The study was conducted to evaluate the pharmacokinetics of gentamicin for the treatment of neonatal sepsis in predetermined doses at 24- or 48-hour intervals, according to weight category, and to develop a simplified protocol for use in peripheral healthcare settings in developing countries. This prospective observational study was conducted among 59 neonates admitted to the Special Care Nursery at Dhaka Shishu Hospital, Bangladesh, with suspected sepsis and treated with antibiotics, including gentamicin.

Current Pediatric Research

Intravenous dosing of gentamicin according to weight category was: Peak and trough concentrations of gentamicin and the presence of signs of nephrotoxicity and ototoxicity were determined. No signs of nephrotoxicity or ototoxicity were detected. Favourable pharmacokinetic parameters found with the simplified dosing regimen suggest that it is safe for the treatment of neonatal sepsis.

Many neonatal deaths can be averted if the signs of infection could be recognized early by caregivers and first-line health workers and the disease is treated promptly 3 — 8. Gentamicin is a potent aminoglycoside antibiotic with bactericidal activity against Gram-negative bacteria.

Among the causative agents of neonatal sepsis, Gram-negative pathogens play a crucial role, and gentamicin is the drug of choice for first-line management.

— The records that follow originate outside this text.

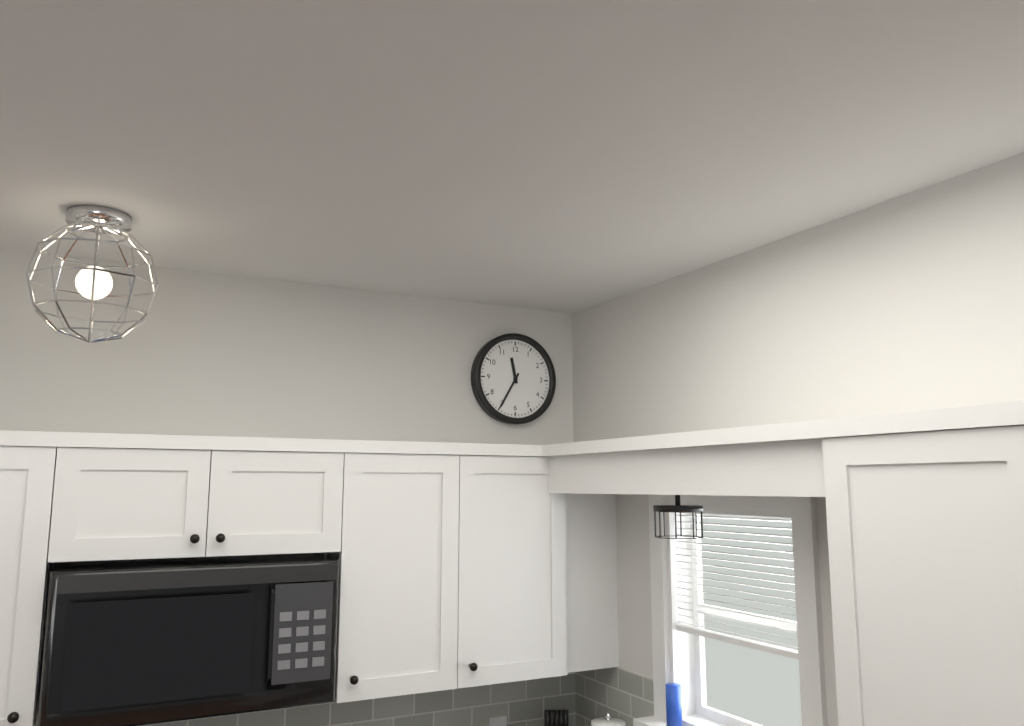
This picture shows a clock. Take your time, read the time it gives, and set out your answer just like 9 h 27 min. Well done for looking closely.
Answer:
11 h 35 min
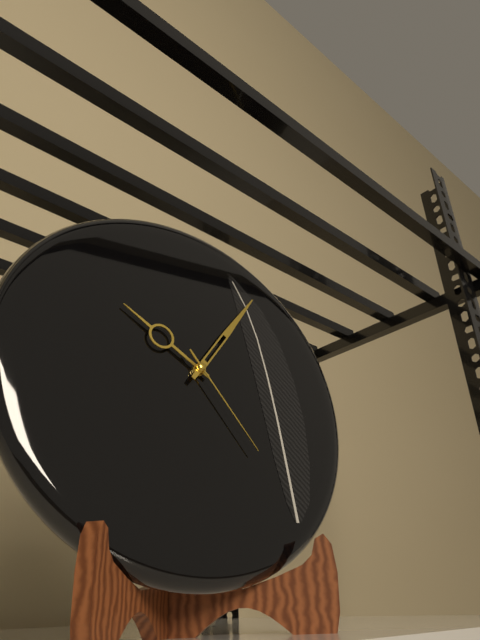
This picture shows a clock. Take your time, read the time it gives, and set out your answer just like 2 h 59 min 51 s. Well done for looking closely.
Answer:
10 h 06 min 24 s
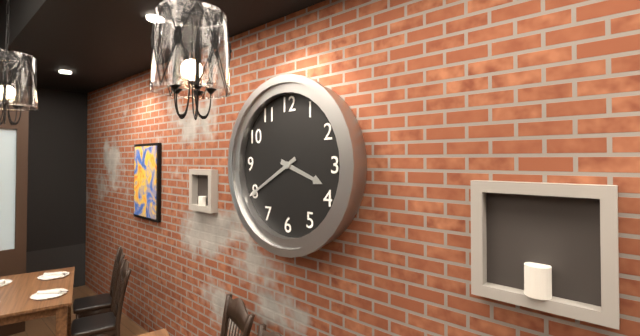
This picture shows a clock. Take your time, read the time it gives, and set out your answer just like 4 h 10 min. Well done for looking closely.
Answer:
3 h 40 min
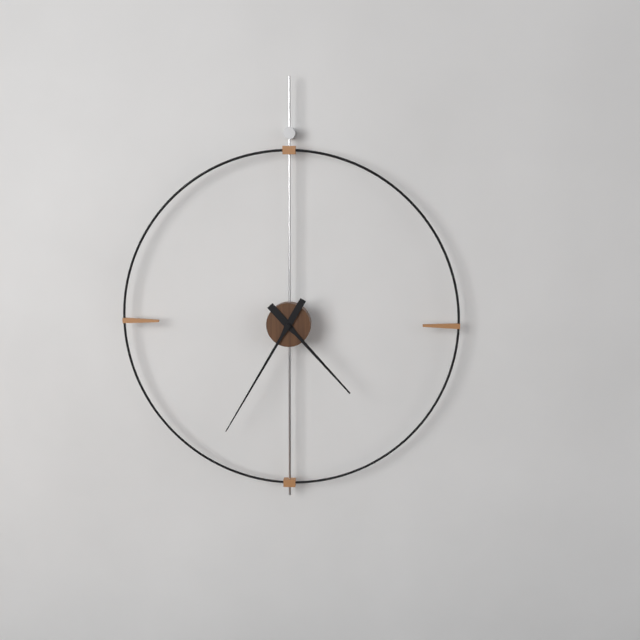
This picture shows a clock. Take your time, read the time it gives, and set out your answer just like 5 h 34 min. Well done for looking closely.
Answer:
4 h 35 min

On the basis of the large volumes of distribution and slow renal clearance of aminoglycosides in neonates, larger doses based on body-weight, administered at longer intervals, are advantageous 9 — 12. To treat neonatal sepsis more effectively in low-resource settings, it is necessary to develop a strategy for extended-interval dosing of gentamicin, i.

Based on the evidence that extended-interval dosing of gentamicin has many advantages over more frequent-interval dosing regimens, we aimed at evaluating extended-interval dosing regimens for gentamcin, which were developed based on issues of pharmacokinetics, safety, frequency of dosing, body-weight of the patient, and acceptability as described previously 1314.

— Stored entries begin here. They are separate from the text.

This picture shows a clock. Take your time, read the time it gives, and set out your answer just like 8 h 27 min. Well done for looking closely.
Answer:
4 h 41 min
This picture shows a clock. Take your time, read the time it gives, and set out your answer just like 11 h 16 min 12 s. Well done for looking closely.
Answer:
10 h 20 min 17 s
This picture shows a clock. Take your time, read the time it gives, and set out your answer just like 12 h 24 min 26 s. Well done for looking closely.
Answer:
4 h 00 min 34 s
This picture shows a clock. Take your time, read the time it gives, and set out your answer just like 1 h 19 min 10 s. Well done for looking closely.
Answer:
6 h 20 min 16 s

  1. Furthermore, we performed additional sensitivity analyses in several subgroups of patients.
  2. The study was conducted to evaluate the pharmacokinetics of gentamicin for the treatment of neonatal sepsis in predetermined doses at 24- or 48-hour intervals, according to weight category, and to develop a simplified protocol for use in peripheral healthcare settings in developing countries.
  3. Neonates up to 28 days of age, who were admitted from 15 February to 15 June 2003 for the treatment of suspected or culture-proven neonatal sepsis, were included in the study Fig.

Here, we report pharmacokinetic and safety evaluation results from the Bangladesh site of a two-site study reported elsewhere 13. Neonates up to 28 days of age, who were admitted from 15 February to 15 June 2003 for the treatment of suspected or culture-proven neonatal sepsis, were included in the study Fig. Neonates with major congenital anomalies, haemodynamic instability, or compromised renal function were excluded.

Once a potential participant was identified, a parent was counselled in the presence of a senior staff nurse, and informed written consent was obtained. All unexpected adverse events were reported to the appropriate authorities within 24 hours. The study was registered at clinicaltrials.